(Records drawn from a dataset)
· · · · · · ·

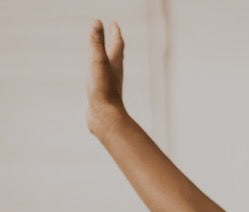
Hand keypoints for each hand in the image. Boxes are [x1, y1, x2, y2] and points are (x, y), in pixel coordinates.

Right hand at [87, 19, 125, 134]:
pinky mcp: (102, 96)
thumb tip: (97, 21)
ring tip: (105, 57)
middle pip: (116, 56)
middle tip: (113, 35)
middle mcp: (114, 74)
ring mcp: (109, 86)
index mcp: (114, 64)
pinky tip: (97, 80)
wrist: (105, 119)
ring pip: (110, 69)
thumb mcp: (98, 61)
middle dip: (114, 44)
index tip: (114, 24)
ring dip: (108, 60)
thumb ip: (97, 42)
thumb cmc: (103, 90)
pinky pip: (102, 82)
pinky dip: (100, 76)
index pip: (117, 45)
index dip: (115, 33)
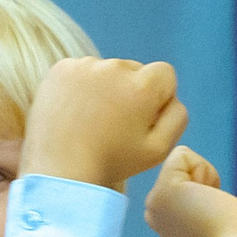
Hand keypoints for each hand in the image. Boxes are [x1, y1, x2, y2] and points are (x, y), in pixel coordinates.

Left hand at [21, 58, 189, 190]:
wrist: (60, 171)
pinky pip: (80, 71)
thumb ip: (177, 116)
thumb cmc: (111, 163)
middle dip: (130, 91)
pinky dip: (79, 87)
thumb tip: (172, 98)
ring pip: (106, 70)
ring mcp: (84, 66)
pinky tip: (74, 113)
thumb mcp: (159, 150)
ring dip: (104, 89)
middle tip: (113, 124)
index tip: (141, 119)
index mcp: (142, 85)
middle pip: (134, 70)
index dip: (158, 98)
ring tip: (91, 121)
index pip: (164, 74)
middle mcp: (115, 67)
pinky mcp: (61, 69)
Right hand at [144, 146, 236, 236]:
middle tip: (210, 209)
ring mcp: (153, 201)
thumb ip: (197, 202)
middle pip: (179, 165)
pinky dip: (203, 169)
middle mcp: (152, 211)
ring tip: (210, 206)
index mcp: (161, 218)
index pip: (180, 176)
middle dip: (201, 178)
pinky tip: (208, 197)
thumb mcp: (208, 214)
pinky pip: (182, 154)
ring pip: (181, 159)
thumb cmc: (236, 234)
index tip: (210, 212)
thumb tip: (202, 190)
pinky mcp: (163, 190)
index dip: (203, 185)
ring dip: (205, 175)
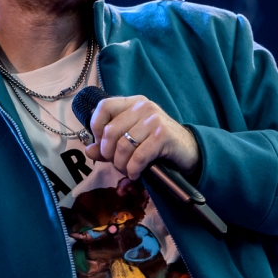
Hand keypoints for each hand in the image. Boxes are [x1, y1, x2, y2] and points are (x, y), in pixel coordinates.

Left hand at [83, 95, 199, 179]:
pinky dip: (133, 170)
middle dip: (109, 154)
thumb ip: (108, 145)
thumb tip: (88, 150)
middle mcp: (143, 107)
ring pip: (123, 146)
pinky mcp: (163, 135)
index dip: (96, 128)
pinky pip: (138, 157)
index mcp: (132, 103)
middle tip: (117, 164)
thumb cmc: (157, 145)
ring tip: (128, 170)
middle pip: (110, 132)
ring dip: (121, 165)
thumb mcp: (131, 141)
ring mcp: (154, 120)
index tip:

· · · · · · ·

**YOUR INSTRUCTIONS**.
Copy the lines above exactly. Do not include pictures.

**ANSWER BOX**.
Hand keypoints for each hand in the image. Boxes are [x1, y1, x2, y2] and points are (x, y), in pixel coordinates.

Right hand at [87, 19, 125, 134]:
pinky mcp: (102, 96)
thumb tip: (97, 21)
ring tip: (105, 57)
middle pip: (116, 56)
middle tip: (113, 35)
middle mcp: (114, 74)
ring mcp: (109, 86)
index mcp: (114, 64)
pinky tip: (97, 80)
wrist: (105, 119)
ring pip: (110, 69)
thumb mcp: (98, 61)
middle dip: (114, 44)
index tip: (114, 24)
ring dip: (108, 60)
thumb ip: (97, 42)
thumb cmc: (103, 90)
pinky pip: (102, 82)
pinky dip: (100, 76)
index pip: (117, 45)
index dip: (115, 33)
Hand keypoints for each hand in the image. Boxes are [x1, y1, x2, y2] and points are (x, y), in pixel coordinates.

Left hand at [21, 58, 189, 190]:
wrist: (60, 171)
pinky pip: (80, 71)
thumb ip: (177, 116)
thumb cmc: (111, 163)
middle dip: (130, 91)
pinky dip: (79, 87)
thumb tip: (172, 98)
ring pip: (106, 70)
ring mcp: (84, 66)
pinky tip: (74, 113)
thumb mcp: (159, 150)
ring dip: (104, 89)
middle tip: (113, 124)
index tip: (141, 119)
index mcp: (142, 85)
middle pip: (134, 70)
index dip: (158, 98)
ring tip: (91, 121)
index pip: (164, 74)
middle mcp: (115, 67)
pinky mcp: (61, 69)
Right hand at [144, 146, 236, 236]:
middle tip: (210, 209)
ring mcp: (153, 201)
thumb ip: (197, 202)
middle pip: (179, 165)
pinky dip: (203, 169)
middle mcp: (152, 211)
ring tip: (210, 206)
index mcp: (161, 218)
index pip: (180, 176)
middle dip: (201, 178)
pinky tip: (208, 197)
thumb mcp: (208, 214)
pinky pip: (182, 154)
ring pip: (181, 159)
thumb cmc: (236, 234)
index tip: (210, 212)
thumb tip: (202, 190)
pinky mcp: (163, 190)
index dip: (203, 185)
ring dip: (205, 175)
Hand keypoints for each hand in the image. Boxes are [x1, y1, x2, y2] and points are (x, y), in pixel coordinates.

Left hand at [83, 95, 199, 179]:
pinky dip: (133, 170)
middle dip: (109, 154)
thumb ip: (108, 145)
thumb tip: (88, 150)
middle mcp: (143, 107)
ring pip: (123, 146)
pinky mcp: (163, 135)
index dip: (96, 128)
pinky pip: (138, 157)
index mcp: (132, 103)
middle tip: (117, 164)
thumb cmc: (157, 145)
ring tip: (128, 170)
middle pip: (110, 132)
ring dip: (121, 165)
thumb mcp: (131, 141)
ring mcp: (154, 120)
index tip:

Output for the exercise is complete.